P&E Mining Consultants Inc. has completed a Technical Report and Initial Mineral Resource Estimate on the East Bull Property for the Company. The Pit Constrained Inferred Mineral Resource Estimate at a 0.8 g/t PdEq cut-off is summarized in Table 1.
(1) Mineral Resources which are not Mineral Reserves do not have demonstrated economic viability. The estimate of Mineral Resources may be materially affected by environmental, permitting, legal, title, taxation, socio-political, marketing, or other relevant issues, although 21C Metals is not aware of any such issues.
(2) The Inferred Mineral Resource in this estimate has a lower level of confidence that that applied to an Indicated Mineral Resource and must not be converted to a Mineral Reserve. It is reasonably expected that the majority of the Inferred Mineral Resource could be upgraded to an Indicated Mineral Resource with continued exploration.
(3) The Mineral Resources were estimated using the Canadian Institute of Mining, Metallurgy and Petroleum (CIM), CIM Standards on Mineral Resources and Reserves, Definitions and Guidelines.
(4) Values in the table may differ due to rounding.
The PdEq cut-off is based on the following 24-month trailing average US$ metal prices as of January 31, 2018: Pd – $767/oz; Pt – $973/oz; Au – $1,262/oz; Rh – $1,000/oz; Cu – $2.55/lb; Ni – $4.62/lb; Co – $20/lb. In addition to metal prices, the PdEq cut-off grade takes into consideration assumptions for mining costs, concentrate recoveries, smelter payables and refining charges that are summarized in the NI43-101 technical report.
Information regarding the NI43-101 technical report and resource estimate in this news release has been reviewed and approved by Independent Qualified Person, Eugene Puritch, P.Eng., FEC, CET, President of P&E Mining Consultants Inc.

···

=== Apply what you read ===
[1] Echo the East Bull resource estimate word for word, taking everything from "(3) The Mineral" down to "Definitions and Guidelines.".
[2] Explain why values in the table may differ, as the East Bull resource estimate states.
[3] List every metal whose price the PdEq cut-off is based on in the East Bull resource estimate.
The items that come next are separate material, unrelated to the East Bull resource estimate.

=== Dataset entries ===
···

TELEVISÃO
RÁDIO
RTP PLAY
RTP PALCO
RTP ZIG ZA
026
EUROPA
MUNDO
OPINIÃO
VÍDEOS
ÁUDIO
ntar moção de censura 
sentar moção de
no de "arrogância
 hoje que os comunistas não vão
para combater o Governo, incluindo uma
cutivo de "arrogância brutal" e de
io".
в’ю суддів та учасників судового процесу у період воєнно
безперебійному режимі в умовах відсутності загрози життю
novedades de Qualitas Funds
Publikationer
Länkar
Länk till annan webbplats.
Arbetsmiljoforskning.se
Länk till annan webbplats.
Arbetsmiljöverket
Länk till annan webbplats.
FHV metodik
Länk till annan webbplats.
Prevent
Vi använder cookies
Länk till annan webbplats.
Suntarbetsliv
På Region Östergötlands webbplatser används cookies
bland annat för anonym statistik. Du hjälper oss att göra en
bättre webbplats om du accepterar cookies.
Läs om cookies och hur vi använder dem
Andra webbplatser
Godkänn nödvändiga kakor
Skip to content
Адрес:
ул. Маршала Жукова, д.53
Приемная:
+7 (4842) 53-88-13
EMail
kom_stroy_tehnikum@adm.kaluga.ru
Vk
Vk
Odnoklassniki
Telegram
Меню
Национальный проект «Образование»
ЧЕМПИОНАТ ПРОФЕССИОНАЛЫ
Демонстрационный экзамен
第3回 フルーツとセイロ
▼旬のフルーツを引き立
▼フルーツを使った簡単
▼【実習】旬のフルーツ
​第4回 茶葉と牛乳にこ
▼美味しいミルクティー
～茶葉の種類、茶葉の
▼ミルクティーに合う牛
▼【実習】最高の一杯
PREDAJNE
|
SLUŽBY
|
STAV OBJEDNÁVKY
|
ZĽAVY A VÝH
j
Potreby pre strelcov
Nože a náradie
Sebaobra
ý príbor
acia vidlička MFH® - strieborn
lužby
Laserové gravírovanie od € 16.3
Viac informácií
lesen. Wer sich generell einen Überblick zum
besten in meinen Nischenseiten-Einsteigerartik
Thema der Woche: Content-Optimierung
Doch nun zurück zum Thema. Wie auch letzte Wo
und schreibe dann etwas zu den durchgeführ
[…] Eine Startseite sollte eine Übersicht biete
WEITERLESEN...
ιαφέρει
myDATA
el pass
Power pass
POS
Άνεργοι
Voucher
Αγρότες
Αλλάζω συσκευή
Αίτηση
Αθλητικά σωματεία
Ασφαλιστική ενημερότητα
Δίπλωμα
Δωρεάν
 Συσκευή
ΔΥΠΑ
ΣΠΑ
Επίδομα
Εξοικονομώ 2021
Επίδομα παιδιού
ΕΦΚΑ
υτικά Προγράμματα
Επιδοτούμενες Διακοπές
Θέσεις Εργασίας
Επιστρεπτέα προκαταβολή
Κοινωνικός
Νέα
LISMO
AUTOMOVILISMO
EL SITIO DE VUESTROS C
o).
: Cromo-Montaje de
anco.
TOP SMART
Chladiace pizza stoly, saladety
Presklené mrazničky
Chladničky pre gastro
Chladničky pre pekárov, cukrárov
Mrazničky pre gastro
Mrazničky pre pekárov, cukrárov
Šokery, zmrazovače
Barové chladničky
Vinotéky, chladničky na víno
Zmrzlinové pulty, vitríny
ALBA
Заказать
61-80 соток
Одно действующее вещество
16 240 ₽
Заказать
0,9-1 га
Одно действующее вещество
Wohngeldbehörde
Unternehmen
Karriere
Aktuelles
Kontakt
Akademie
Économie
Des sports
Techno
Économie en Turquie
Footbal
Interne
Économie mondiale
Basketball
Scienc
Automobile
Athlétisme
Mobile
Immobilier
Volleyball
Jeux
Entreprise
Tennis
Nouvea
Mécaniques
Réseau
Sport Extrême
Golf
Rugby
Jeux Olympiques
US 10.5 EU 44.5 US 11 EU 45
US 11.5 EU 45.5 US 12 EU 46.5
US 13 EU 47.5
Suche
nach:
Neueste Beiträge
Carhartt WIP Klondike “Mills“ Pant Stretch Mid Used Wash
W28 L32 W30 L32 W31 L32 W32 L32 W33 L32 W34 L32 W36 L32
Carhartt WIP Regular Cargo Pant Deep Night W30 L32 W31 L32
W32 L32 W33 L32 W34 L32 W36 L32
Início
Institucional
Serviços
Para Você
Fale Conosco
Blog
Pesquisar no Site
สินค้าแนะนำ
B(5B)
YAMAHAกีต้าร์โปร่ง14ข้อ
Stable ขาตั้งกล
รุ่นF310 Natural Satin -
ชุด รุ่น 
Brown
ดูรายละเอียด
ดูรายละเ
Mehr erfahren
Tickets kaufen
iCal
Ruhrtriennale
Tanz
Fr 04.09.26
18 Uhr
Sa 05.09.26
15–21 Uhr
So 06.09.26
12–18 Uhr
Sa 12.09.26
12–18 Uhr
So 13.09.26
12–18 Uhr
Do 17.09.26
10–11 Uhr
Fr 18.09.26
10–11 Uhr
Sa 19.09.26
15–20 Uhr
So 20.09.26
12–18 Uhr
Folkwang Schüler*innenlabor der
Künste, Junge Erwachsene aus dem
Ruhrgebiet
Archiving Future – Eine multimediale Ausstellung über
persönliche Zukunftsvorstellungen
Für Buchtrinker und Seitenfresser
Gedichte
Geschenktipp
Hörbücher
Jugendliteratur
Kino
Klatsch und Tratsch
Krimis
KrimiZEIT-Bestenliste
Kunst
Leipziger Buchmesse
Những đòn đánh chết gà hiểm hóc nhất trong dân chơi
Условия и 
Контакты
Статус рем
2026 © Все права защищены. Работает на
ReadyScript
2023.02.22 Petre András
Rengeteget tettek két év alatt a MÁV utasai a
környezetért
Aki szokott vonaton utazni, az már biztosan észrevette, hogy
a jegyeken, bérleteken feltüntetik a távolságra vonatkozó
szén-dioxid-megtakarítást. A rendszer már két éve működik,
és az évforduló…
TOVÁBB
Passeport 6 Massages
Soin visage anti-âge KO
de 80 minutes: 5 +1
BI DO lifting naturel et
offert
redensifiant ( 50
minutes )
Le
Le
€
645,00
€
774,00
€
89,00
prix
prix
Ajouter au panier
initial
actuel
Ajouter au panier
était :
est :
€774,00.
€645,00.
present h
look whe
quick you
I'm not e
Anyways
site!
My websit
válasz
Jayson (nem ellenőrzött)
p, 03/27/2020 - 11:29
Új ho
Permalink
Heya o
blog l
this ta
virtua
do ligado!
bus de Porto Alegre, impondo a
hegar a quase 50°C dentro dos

···

=== Answers ===
[1]
(3) The Mineral Resources were estimated using the Canadian Institute of Mining, Metallurgy and Petroleum (CIM), CIM Standards on Mineral Resources and Reserves, Definitions and Guidelines.

[2] The values in the table may differ because of rounding.

[3] Pd, Pt, Au, Rh, Cu, Ni, Co